Bruno Desthuilliers bdesth.quelquechose at free.quelquepart.fr
Sun Jul 24 08:54:07 EDT 2005


Steven D'Aprano a écrit :
> On Sun, 24 Jul 2005 02:09:54 +0300, Thanos Tsouanas wrote:
> 
> 
(snip)
> 
> Are you telling me that the ONLY thing you use dictobj objects for is to
> print them?
> 
> I don't think so. I do know how to print an object, amazingly.
> 
> Perhaps you would like to explain how you use the rest of the
> functionality of the dictobj, instead of taking my words out of context
> and giving an inane answer.
> 
> Why jump through all those hoops to get attributes when Python already
> provides indexing and attribute grabbing machinery that work well? Why do
> you bother to subclass dict, only to mangle the dict __getitem__ method so
> that you can no longer retrieve items from the dict?
> 

The idea of the OP is not to use the dictobj as a full fledged dict,
just to wrap the obj in something that is dict-like enough to be used
for "%(attname)s" formatting. I also assume that he doesn't want to 
manually alter the code of each and every class to achieve this !-)

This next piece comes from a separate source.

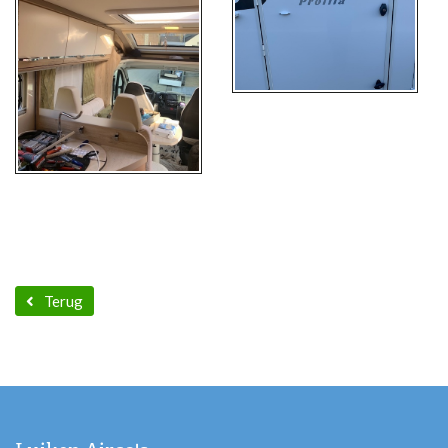
Terug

So we can certainly agree that subclassing dict here is overkill and a 
bit misleading, but there are probably better ways to express this 
feeling. Of course, it would have been simpler if the OP had tell us 
from the start what was it's use case, but what...

One could of course use metaclass tricks and the like to customize the 
objects __str__ or __repr__ (as in David Mertz's gnosis.magic package), 
but that would be overkill too IMHO.

The plain old Decorator[1] pattern is probably enough in this case, 
since it's quite easy to implement a generic Decorator in Python. 
Another solution could be to dynamically modify the to-be-wrapped 
object's class to add a __getitem__ method.